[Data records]
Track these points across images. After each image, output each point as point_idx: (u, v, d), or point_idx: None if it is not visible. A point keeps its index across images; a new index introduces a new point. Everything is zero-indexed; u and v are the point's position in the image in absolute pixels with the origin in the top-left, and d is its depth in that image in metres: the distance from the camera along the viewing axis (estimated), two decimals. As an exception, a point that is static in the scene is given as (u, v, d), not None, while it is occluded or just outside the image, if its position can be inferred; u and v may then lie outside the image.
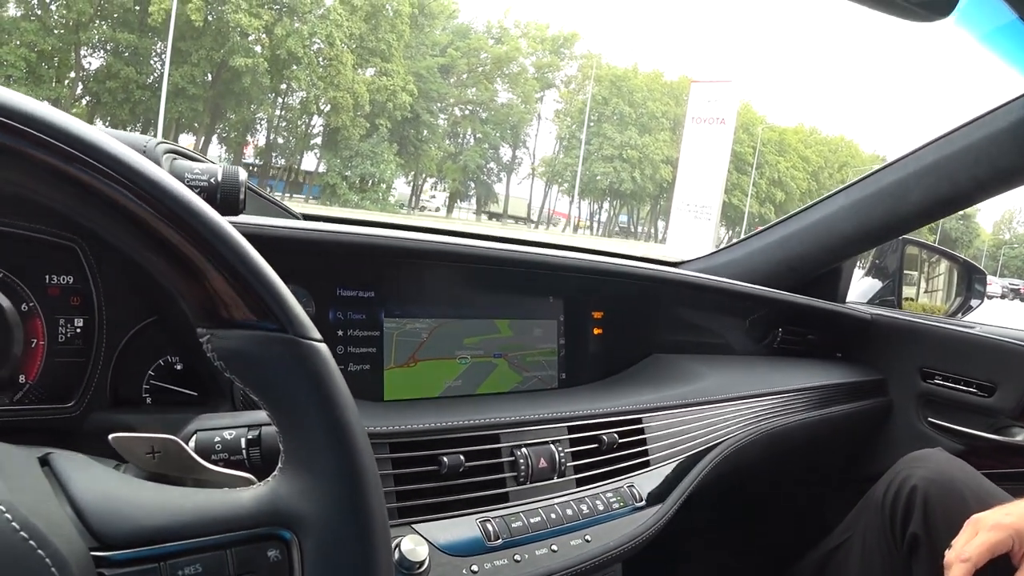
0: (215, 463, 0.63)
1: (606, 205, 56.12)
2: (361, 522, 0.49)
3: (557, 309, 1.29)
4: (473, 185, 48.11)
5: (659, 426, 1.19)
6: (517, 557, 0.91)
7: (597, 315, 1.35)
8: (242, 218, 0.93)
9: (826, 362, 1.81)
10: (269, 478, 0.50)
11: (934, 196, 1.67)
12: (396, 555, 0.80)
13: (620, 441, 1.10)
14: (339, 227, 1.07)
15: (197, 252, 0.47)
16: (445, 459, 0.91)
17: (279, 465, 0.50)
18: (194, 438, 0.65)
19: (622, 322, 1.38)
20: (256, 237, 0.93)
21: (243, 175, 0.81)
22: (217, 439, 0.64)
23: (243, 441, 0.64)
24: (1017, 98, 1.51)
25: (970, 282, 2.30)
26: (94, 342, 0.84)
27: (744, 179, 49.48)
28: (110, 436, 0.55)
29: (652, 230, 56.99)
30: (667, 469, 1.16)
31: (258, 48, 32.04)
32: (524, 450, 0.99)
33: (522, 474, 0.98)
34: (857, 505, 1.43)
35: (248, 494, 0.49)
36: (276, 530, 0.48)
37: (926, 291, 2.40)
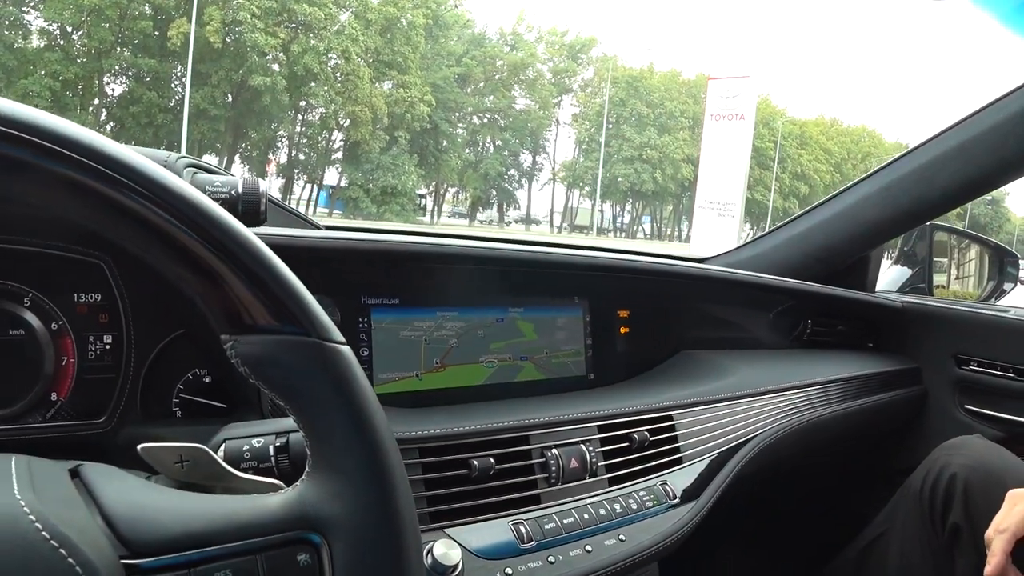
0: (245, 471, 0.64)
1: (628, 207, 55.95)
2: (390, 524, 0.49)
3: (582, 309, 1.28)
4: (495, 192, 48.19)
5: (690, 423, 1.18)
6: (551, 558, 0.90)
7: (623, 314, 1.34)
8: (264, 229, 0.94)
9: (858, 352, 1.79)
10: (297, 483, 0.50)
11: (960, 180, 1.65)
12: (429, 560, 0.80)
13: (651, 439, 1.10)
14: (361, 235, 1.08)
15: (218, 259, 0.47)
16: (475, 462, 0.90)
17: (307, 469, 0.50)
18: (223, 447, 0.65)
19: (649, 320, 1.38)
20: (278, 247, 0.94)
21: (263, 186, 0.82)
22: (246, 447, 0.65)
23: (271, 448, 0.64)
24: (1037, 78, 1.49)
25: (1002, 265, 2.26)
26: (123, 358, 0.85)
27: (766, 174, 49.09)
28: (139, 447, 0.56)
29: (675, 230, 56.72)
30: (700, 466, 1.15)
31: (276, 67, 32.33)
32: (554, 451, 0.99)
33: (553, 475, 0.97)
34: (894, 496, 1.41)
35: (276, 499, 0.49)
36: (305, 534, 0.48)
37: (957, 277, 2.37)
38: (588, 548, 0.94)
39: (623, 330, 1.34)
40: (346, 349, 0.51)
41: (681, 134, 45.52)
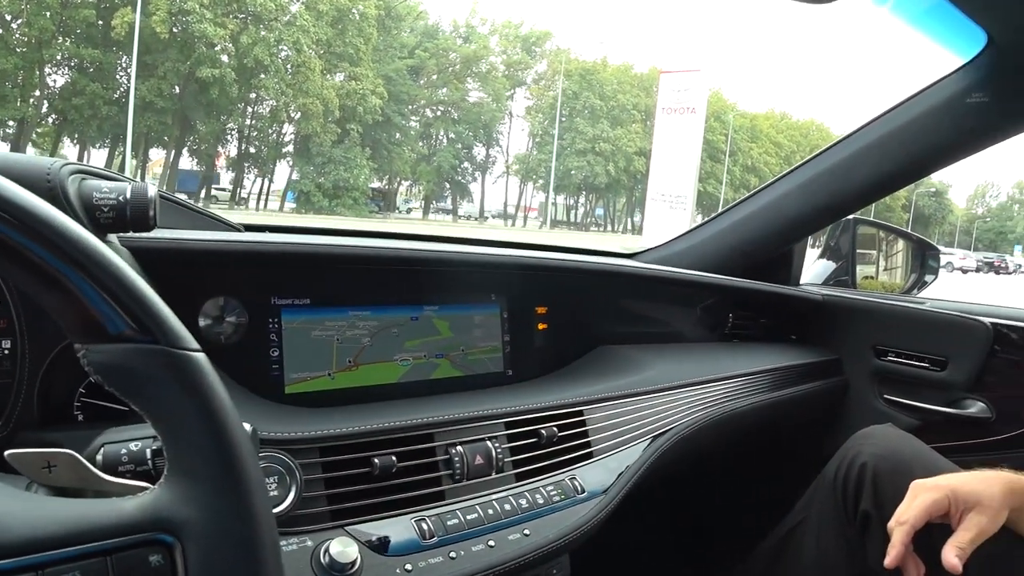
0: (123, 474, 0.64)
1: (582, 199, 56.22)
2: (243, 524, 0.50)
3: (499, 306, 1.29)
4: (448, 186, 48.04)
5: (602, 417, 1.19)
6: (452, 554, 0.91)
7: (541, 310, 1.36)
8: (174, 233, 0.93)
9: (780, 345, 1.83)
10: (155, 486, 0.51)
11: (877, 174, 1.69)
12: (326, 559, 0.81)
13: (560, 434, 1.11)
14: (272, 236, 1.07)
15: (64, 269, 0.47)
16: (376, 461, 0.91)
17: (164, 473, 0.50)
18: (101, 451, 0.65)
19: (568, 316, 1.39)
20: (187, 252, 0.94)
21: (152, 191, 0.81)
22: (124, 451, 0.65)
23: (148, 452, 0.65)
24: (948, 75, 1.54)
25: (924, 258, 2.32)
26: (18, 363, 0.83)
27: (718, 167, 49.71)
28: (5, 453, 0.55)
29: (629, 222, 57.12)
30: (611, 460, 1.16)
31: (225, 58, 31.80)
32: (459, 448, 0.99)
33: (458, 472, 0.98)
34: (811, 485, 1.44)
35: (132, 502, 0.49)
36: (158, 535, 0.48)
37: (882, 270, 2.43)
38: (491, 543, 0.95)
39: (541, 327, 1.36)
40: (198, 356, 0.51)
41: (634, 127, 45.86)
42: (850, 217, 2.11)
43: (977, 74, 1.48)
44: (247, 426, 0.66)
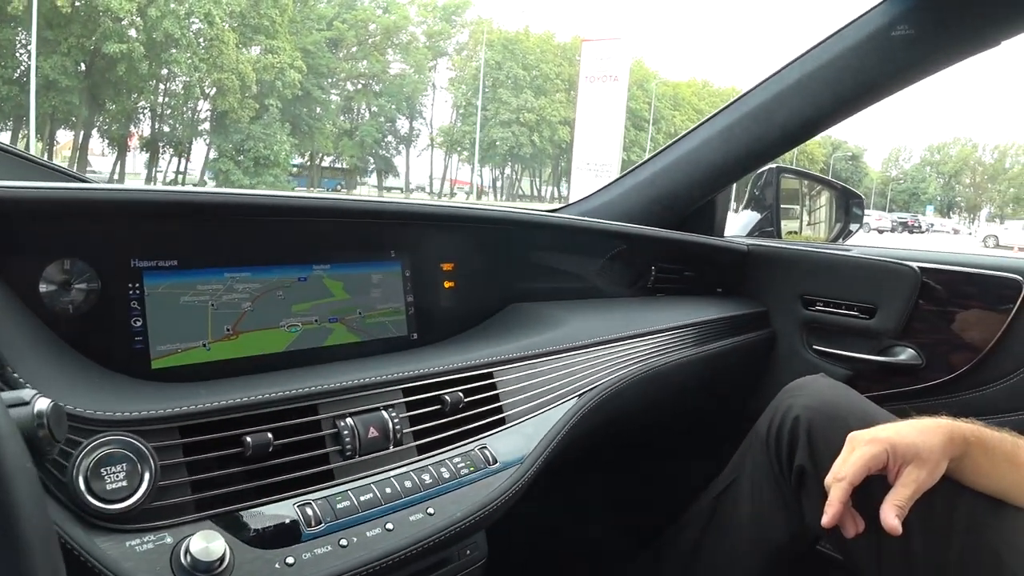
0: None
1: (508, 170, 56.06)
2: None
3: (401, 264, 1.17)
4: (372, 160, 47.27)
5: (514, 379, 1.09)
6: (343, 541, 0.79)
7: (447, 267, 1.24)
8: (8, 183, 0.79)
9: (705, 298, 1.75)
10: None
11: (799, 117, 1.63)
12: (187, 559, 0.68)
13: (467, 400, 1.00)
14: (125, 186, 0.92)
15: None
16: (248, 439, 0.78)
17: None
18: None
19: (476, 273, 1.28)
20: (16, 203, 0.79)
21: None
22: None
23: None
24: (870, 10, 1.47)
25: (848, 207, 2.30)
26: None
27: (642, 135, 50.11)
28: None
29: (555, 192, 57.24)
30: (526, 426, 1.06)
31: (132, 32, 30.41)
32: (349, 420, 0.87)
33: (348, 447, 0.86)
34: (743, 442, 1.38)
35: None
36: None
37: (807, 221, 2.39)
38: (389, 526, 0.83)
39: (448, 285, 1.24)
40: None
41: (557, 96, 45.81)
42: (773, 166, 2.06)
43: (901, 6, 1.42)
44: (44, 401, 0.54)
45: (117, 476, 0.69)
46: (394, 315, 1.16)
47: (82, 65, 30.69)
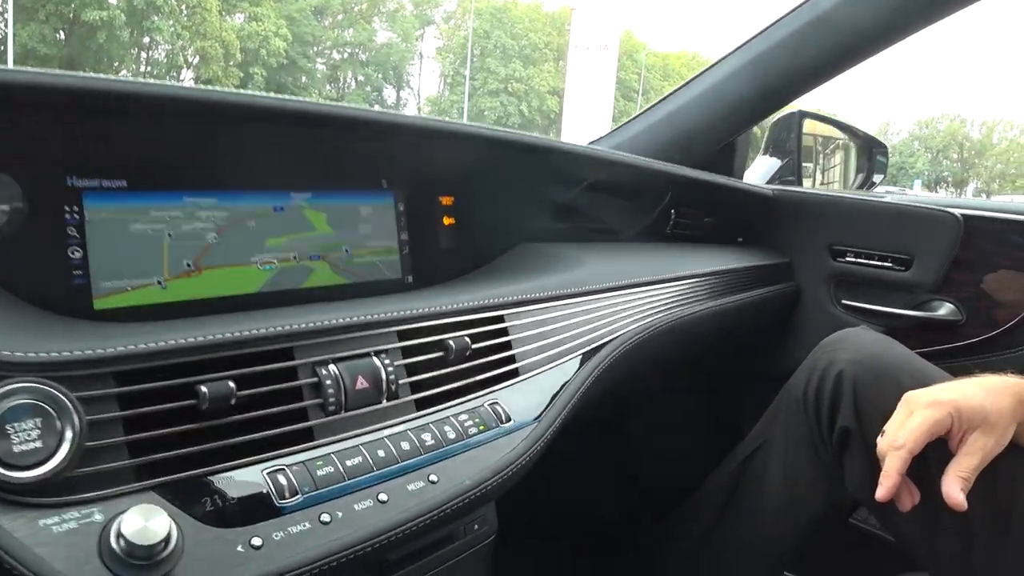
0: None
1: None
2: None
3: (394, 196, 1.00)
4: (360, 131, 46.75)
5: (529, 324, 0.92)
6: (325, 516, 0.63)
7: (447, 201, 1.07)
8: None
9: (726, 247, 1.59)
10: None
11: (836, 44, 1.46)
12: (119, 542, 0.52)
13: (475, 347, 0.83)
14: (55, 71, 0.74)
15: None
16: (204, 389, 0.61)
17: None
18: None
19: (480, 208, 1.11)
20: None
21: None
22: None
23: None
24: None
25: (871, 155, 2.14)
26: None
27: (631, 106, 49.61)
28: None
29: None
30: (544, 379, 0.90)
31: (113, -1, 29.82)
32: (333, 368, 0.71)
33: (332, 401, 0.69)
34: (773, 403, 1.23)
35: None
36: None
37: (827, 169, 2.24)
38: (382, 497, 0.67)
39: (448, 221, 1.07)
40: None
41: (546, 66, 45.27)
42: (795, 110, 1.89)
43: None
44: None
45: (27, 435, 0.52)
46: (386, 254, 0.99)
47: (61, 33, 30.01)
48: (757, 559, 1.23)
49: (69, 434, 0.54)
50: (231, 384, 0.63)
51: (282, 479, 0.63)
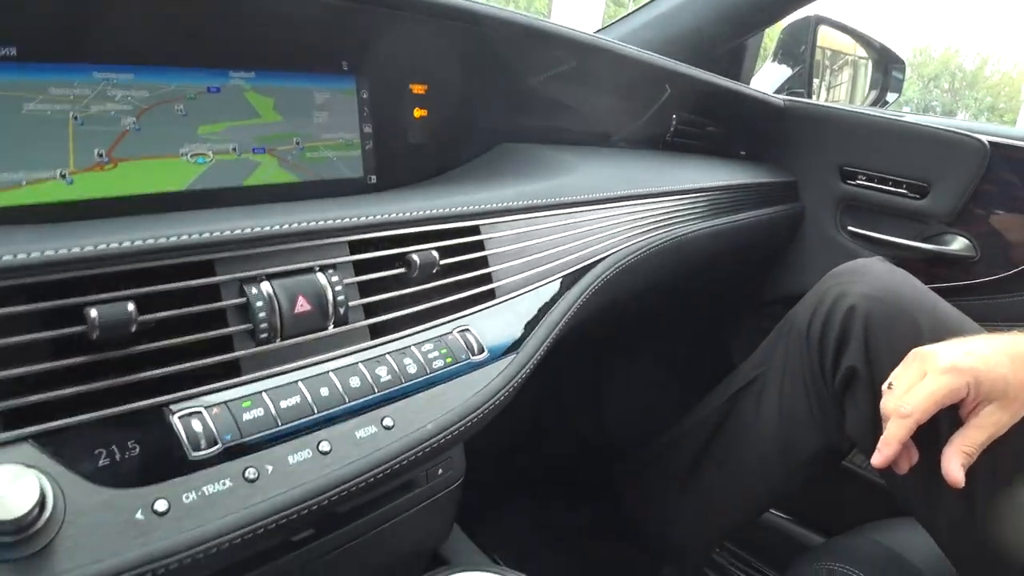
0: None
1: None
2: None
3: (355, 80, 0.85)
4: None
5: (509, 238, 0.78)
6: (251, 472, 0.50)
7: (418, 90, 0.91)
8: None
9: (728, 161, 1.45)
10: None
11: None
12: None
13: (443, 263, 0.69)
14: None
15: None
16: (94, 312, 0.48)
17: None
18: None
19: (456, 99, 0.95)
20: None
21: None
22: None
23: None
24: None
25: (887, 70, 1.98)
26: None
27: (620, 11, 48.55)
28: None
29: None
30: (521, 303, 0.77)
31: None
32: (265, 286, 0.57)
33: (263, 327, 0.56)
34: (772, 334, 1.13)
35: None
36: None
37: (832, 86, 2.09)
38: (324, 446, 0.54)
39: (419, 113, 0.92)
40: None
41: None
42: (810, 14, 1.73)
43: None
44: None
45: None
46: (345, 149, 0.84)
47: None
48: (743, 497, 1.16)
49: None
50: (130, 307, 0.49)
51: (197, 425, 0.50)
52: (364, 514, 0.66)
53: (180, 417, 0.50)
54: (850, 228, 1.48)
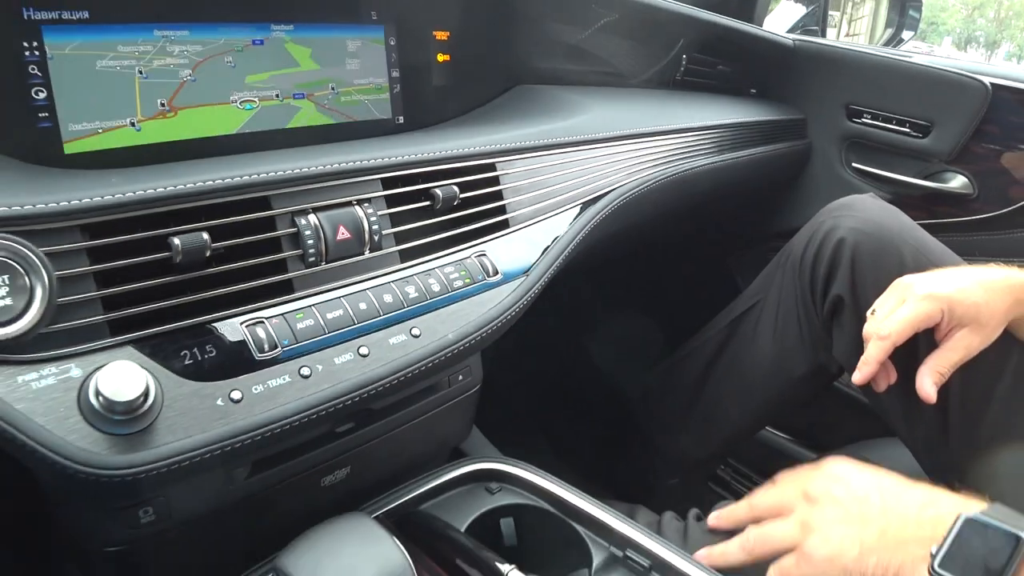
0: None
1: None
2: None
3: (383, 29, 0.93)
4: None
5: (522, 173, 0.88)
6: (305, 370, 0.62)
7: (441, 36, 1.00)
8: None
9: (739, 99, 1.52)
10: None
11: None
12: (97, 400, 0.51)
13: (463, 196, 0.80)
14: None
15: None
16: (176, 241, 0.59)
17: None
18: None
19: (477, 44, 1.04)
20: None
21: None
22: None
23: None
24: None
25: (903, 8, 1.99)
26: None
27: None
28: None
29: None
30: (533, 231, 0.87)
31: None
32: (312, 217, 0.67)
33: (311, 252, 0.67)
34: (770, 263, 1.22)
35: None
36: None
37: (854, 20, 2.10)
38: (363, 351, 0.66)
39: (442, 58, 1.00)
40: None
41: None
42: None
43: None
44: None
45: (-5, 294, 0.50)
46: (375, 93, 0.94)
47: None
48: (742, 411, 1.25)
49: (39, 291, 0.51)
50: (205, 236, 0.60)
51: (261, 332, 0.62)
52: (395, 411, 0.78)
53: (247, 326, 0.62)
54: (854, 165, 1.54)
* * *
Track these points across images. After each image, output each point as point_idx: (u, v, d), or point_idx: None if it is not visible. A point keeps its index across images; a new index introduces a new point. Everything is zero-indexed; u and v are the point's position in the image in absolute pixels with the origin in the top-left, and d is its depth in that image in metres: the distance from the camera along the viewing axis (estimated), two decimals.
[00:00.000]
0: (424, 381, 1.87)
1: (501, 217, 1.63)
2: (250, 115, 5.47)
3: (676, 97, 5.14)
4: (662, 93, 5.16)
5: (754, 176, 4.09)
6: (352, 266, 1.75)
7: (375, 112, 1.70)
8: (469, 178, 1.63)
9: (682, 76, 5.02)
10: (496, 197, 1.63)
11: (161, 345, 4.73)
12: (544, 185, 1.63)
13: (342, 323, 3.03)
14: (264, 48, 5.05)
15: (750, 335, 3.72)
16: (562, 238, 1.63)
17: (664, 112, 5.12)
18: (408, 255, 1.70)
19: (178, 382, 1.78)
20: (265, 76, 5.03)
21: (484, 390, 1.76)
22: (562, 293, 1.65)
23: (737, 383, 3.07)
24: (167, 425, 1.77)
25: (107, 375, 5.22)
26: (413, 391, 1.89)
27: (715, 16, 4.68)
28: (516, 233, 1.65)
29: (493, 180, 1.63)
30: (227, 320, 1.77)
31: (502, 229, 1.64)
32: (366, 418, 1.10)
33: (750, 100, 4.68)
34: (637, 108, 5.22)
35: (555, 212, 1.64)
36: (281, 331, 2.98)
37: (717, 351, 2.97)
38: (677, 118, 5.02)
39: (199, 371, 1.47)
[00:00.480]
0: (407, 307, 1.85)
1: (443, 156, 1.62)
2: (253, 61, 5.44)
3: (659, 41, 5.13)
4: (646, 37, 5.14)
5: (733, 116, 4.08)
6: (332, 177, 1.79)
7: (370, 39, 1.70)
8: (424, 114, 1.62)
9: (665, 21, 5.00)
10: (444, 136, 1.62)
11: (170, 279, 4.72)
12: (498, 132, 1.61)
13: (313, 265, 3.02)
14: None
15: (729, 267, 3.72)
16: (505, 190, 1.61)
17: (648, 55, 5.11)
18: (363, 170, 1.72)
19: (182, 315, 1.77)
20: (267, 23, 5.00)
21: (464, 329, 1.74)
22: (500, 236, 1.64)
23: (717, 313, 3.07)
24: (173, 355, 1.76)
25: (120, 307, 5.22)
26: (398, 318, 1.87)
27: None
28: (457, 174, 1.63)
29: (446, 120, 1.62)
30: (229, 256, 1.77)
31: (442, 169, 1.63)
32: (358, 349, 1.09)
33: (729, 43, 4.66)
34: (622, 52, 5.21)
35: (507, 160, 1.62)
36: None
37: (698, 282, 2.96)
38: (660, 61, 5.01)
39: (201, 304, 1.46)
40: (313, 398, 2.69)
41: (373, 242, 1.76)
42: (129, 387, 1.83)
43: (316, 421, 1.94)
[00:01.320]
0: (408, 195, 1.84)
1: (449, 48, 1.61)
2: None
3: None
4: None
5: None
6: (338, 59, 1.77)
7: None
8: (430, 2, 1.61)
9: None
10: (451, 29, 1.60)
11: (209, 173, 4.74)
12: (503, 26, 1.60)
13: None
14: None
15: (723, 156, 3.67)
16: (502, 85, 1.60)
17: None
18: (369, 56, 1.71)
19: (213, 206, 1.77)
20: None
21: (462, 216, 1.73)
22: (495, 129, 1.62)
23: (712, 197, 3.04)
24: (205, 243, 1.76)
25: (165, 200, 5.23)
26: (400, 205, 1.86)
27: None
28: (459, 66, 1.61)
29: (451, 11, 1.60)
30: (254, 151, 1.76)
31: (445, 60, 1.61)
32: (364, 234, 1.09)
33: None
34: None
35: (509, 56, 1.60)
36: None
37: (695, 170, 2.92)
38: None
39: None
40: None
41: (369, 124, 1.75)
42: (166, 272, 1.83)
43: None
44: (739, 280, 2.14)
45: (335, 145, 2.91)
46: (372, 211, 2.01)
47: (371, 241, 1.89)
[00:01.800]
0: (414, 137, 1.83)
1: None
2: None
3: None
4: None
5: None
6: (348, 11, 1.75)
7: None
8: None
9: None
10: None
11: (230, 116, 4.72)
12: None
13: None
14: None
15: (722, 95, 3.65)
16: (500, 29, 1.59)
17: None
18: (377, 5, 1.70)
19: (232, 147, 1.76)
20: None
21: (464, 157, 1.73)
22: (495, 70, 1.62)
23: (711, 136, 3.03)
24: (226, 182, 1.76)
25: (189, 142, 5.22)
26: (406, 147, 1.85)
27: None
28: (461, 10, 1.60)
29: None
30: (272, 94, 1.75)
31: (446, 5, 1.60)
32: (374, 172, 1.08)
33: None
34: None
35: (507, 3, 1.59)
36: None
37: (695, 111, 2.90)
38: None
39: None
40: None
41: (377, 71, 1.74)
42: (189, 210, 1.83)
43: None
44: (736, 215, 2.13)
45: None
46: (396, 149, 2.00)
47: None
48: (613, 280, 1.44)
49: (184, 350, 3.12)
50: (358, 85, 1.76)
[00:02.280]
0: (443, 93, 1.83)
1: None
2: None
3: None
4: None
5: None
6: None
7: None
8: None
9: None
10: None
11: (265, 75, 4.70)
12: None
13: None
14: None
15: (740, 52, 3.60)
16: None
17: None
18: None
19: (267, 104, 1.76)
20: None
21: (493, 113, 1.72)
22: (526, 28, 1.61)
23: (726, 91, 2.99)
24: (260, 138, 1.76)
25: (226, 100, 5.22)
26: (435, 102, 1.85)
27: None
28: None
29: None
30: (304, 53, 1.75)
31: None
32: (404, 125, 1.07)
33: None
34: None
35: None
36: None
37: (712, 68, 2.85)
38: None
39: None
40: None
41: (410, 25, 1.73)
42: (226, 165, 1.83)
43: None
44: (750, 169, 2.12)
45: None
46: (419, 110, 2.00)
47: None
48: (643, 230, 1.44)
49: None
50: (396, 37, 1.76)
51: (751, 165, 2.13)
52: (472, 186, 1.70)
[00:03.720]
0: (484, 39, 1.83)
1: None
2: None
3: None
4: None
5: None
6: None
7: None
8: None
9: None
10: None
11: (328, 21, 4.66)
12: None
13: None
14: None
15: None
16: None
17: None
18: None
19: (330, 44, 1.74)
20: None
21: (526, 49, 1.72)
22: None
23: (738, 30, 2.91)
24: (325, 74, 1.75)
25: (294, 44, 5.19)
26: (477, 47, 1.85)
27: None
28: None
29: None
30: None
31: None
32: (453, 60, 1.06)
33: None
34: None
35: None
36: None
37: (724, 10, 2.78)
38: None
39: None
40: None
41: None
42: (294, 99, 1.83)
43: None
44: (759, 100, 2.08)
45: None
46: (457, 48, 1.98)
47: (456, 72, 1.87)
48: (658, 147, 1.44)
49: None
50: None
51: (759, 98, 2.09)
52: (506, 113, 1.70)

## Problem description
What should come back is an exact copy of the lines above from the line with "0: (215, 463, 0.63)" to the line with "40: (346, 349, 0.51)", both included, minus the pictures.

## Answer for this exercise
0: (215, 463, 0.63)
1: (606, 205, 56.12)
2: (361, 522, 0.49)
3: (557, 309, 1.29)
4: (473, 185, 48.11)
5: (659, 426, 1.19)
6: (517, 557, 0.91)
7: (597, 315, 1.35)
8: (242, 218, 0.93)
9: (826, 362, 1.81)
10: (269, 478, 0.50)
11: (934, 196, 1.67)
12: (396, 555, 0.80)
13: (620, 441, 1.10)
14: (339, 227, 1.07)
15: (197, 252, 0.47)
16: (445, 459, 0.91)
17: (279, 465, 0.50)
18: (194, 438, 0.65)
19: (622, 322, 1.38)
20: (256, 237, 0.93)
21: (243, 175, 0.81)
22: (217, 439, 0.64)
23: (243, 441, 0.64)
24: (1017, 98, 1.51)
25: (970, 282, 2.30)
26: (94, 342, 0.84)
27: (744, 179, 49.48)
28: (110, 436, 0.55)
29: (652, 230, 56.99)
30: (667, 469, 1.16)
31: (258, 48, 32.04)
32: (524, 450, 0.99)
33: (522, 474, 0.98)
34: (857, 505, 1.43)
35: (248, 494, 0.49)
36: (276, 530, 0.48)
37: (926, 291, 2.40)
0: (245, 471, 0.64)
1: (628, 207, 55.95)
2: (390, 524, 0.49)
3: (582, 309, 1.28)
4: (495, 192, 48.19)
5: (690, 423, 1.18)
6: (551, 558, 0.90)
7: (623, 314, 1.34)
8: (264, 229, 0.94)
9: (858, 352, 1.79)
10: (297, 483, 0.50)
11: (960, 180, 1.65)
12: (429, 560, 0.80)
13: (651, 439, 1.10)
14: (361, 235, 1.08)
15: (218, 259, 0.47)
16: (475, 462, 0.90)
17: (307, 469, 0.50)
18: (223, 447, 0.65)
19: (649, 320, 1.38)
20: (278, 247, 0.94)
21: (263, 186, 0.82)
22: (246, 447, 0.65)
23: (271, 448, 0.64)
24: (1037, 78, 1.49)
25: (1002, 265, 2.26)
26: (123, 358, 0.85)
27: (766, 174, 49.09)
28: (139, 447, 0.56)
29: (675, 230, 56.72)
30: (700, 466, 1.15)
31: (276, 67, 32.33)
32: (554, 451, 0.99)
33: (553, 475, 0.97)
34: (894, 496, 1.41)
35: (276, 499, 0.49)
36: (305, 534, 0.48)
37: (957, 277, 2.37)
38: (588, 548, 0.94)
39: (623, 330, 1.34)
40: (346, 349, 0.51)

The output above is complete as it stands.